● **READING TEXT**:
******************************

# Harbor Freight Feeler Gauges/Dial Indicator?



## Fix'n it (Mar 12, 2012)

i have and use them, though not a lot. work fine for me. the digital calipers did not, junk.
just check the indicator in the store.


----------



## DexterII (Jul 14, 2010)

I don't know how much real estate they cover, but you might look at Fastenal online, at least for the dial indicators. Maybe you will get lucky and they'll have something around you. I have bought enough specialty bolts, hardware, etc. from them over the years to trust them, and their private labeled brand of micrometers, dial indicators and such seems pretty decent for a very reasonable price. Probably not a Starret, Mitoya, or whatever, but decent. As for feeler gauges, any auto parts store should have them. I'm drawing a blank on a few others, but K-D comes to mind as a decent set with a "handyman" price. Depending on what you are working on, I also have a brass set, not as complete as my steel sets, but they work better around anything with a magnet. As for Harbor Freight, I'm not much of a shopper, but, there again, depending on what you want, they may be okay.


----------



## Rough Rooster (Feb 7, 2015)

Have several HF dial indicators and dial and digital calipers. No problem unless dropped on cement floor.:devil3: Still using one I dropped. The accuracy is there, but the dial isn't upright. Not a biggie.
Yes I do machine shop jobs. Metal lathe, etc.

RR :smile::smile:


----------



## Mort (Nov 26, 2008)

I got the Horror Freight dial indicator, went with the parts store brand (Performance Tool) for the feeler gauges and digital caliper. I checked them all against each other, if they're wrong, they're all wrong by the same amount. Good enough for me.


----------

******************************

● **SUPPLIED RECORDS**:
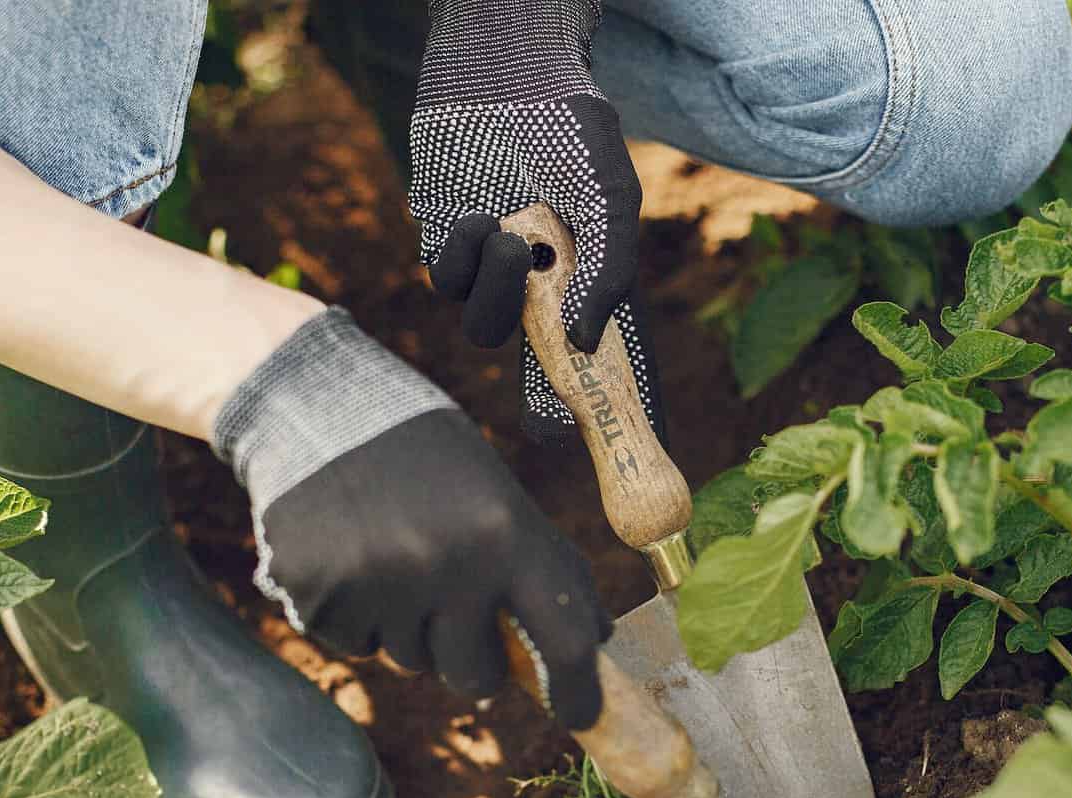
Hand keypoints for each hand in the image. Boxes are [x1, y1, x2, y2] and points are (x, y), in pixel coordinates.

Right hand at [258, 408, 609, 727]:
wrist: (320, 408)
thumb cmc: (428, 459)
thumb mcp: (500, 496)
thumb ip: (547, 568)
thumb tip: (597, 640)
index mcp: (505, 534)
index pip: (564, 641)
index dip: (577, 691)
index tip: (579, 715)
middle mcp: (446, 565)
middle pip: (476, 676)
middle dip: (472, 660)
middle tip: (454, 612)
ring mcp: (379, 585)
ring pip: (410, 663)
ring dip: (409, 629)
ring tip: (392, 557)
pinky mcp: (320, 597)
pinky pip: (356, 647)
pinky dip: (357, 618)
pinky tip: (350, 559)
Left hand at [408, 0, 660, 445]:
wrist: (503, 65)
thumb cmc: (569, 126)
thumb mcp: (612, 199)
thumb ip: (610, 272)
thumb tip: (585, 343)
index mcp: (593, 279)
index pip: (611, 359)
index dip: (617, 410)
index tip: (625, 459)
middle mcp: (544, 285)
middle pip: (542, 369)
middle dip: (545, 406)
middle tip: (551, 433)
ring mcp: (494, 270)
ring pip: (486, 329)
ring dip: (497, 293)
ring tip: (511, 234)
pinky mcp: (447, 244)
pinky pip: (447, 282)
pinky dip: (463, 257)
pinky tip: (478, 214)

******************************

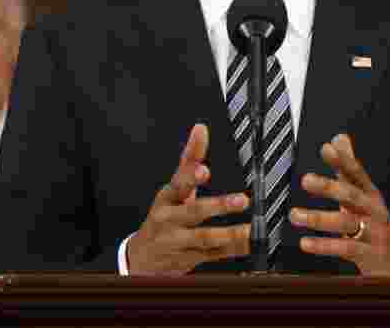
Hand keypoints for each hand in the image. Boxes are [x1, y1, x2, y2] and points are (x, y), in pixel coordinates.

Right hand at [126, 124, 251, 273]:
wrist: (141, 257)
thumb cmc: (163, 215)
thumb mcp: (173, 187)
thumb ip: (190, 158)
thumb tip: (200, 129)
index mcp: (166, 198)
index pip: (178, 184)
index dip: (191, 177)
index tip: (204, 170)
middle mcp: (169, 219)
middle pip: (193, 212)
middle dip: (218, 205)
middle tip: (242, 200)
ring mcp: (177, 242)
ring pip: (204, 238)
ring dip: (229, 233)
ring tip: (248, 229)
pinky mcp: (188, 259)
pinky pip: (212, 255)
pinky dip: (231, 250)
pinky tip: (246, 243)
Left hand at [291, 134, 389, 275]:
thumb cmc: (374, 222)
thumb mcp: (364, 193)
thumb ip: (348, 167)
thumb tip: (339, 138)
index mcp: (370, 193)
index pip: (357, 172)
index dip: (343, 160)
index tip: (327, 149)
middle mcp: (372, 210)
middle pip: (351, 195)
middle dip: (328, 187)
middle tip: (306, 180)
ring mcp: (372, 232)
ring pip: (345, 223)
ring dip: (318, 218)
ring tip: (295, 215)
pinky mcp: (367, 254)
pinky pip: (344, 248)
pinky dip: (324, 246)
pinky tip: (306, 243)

******************************

From the thread about Harbor Freight feeler gauges and dial indicators, copy word for word the passage starting with "Have several HF" and going on through "Metal lathe, etc.". Rely only on the thread about Harbor Freight feeler gauges and dial indicators.

● **PROBLEM SOLUTION**:
Have several HF dial indicators and dial and digital calipers. No problem unless dropped on cement floor.:devil3: Still using one I dropped. The accuracy is there, but the dial isn't upright. Not a biggie.
Yes I do machine shop jobs. Metal lathe, etc.